By the time of his death, Mr Knuckles, like the music he nurtured, had long since become part of the mainstream. In 2004 Barack Obama, another man who made his way to Chicago before taking on the world, declared August 24th "Frankie Knuckles Day" in the city. A year later he was inducted into the Dance Music Hall of Fame. The Windy City named a street after him.
It's perhaps underestimating his value to read the collection of honours collected by The Independent:
Knuckles, who won a Grammy in 1998, had a street in Chicago named after him in 2004. In 2005, he was inducted into the Dance Music Hall of Fame.
It's dispiriting that the most interesting thing HuffPo can do is copy someone's tweet:
Fellow DJ David Morales has shared his condolences on Twitter, writing: “I am devastated to write that my dear friend Frankie Knuckles has passed away today. Can't write anymore than this at the moment. I'm sorry.”
It's the Los Angeles Times that explains what he did:
My favorite of [his remixes] is Knuckles' remix of Hercules and Love Affair's "Blind," a glorious 2008 post-disco New York jam that in the Chicago godfather's hands becomes something majestic. An eight-minute slow build that adds layers every 16 bars until this beast of a groove rises, the song features vocalist Antony Hegarty in perfect form. Knuckles understood this, and like much of his work, crafted his music as a pedestal for his singer, giving space to shine by surrounding voice with groove.

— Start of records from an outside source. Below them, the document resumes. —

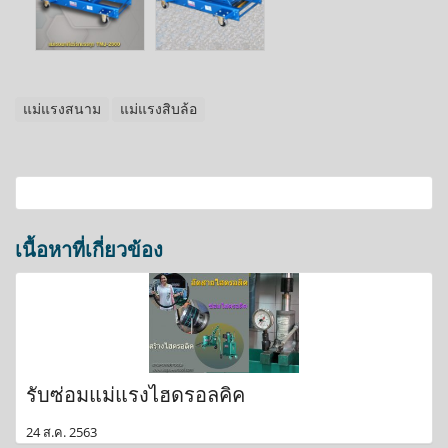
แม่แรงสนาม
แม่แรงสิบล้อ
เนื้อหาที่เกี่ยวข้อง
รับซ่อมแม่แรงไฮดรอลคิค
24 ส.ค. 2563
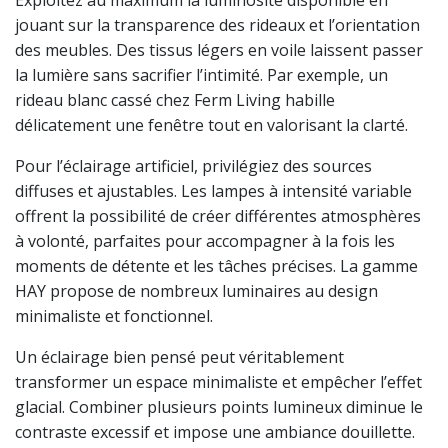
Exploitez au maximum la luminosité disponible en
jouant sur la transparence des rideaux et l’orientation
des meubles. Des tissus légers en voile laissent passer
la lumière sans sacrifier l’intimité. Par exemple, un
rideau blanc cassé chez Ferm Living habille
délicatement une fenêtre tout en valorisant la clarté.
Pour l’éclairage artificiel, privilégiez des sources
diffuses et ajustables. Les lampes à intensité variable
offrent la possibilité de créer différentes atmosphères
à volonté, parfaites pour accompagner à la fois les
moments de détente et les tâches précises. La gamme
HAY propose de nombreux luminaires au design
minimaliste et fonctionnel.
Un éclairage bien pensé peut véritablement
transformer un espace minimaliste et empêcher l’effet
glacial. Combiner plusieurs points lumineux diminue le
contraste excessif et impose une ambiance douillette.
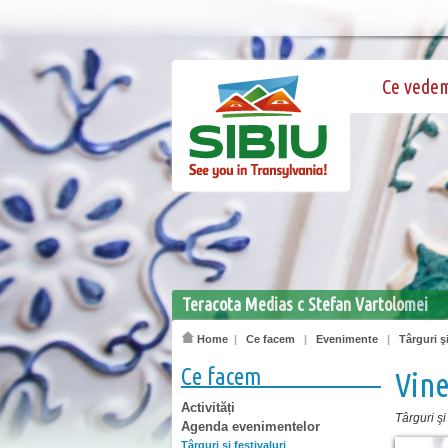
Ce vede
Teracota Medias c Stefan Vartolomei
Home
|
Ce facem
|
Evenimente
|
Târguri şi
Ce facem
Vine
Activități
Târguri şi 
Agenda evenimentelor
Târguri şi festivaluri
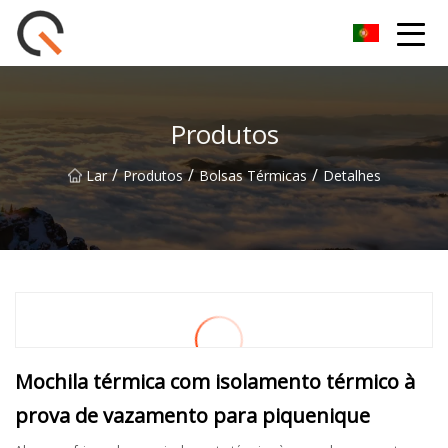
Yueyang Cesta de Piquenique Group Co.,Ltd
Produtos
/
/
/
Lar
Produtos
Bolsas Térmicas
Detalhes
Mochila térmica com isolamento térmico à
prova de vazamento para piquenique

My favorite of them is Knuckles' remix of Hercules and Love Affair's "Blind," a glorious 2008 post-disco New York jam that in the Chicago godfather's hands becomes something majestic. An eight-minute slow build that adds layers every 16 bars until this beast of a groove rises, the song features vocalist Antony Hegarty in perfect form. Knuckles understood this, and like much of his work, crafted his music as a pedestal for his singer, giving space to shine by surrounding voice with groove.
It's appropriate to end on something from Knuckles' home town - A Chicago Reader piece which quotes Matt Warren talking about the man at work:
I went to the Power Plant one night because I had heard this guy Frankie Knuckles, who I didn't even know at the time, was a hot DJ. This was an after-hours place where they played the house stuff. We all went down there one night after our nightclub closed, and I remember just walking in and seeing this scene that I'd never witnessed before. He was playing these old disco tracks and he a had a 909 going live and he would blend that in, and just people were going nuts. And he was doing this thing where he'd just drop out all the bass in the system, and their system was so big that after a couple songs you wouldn't really notice it anymore. Then all of a sudden the crowd'd start screaming up to Frankie, saying "Bang the box, Frankie! Bang the box, Frankie!" And out of nowhere he'd just take the bass and go "Ka-boom! Ka-boom! Ka-boom!" and they'd just lose their frickin' minds.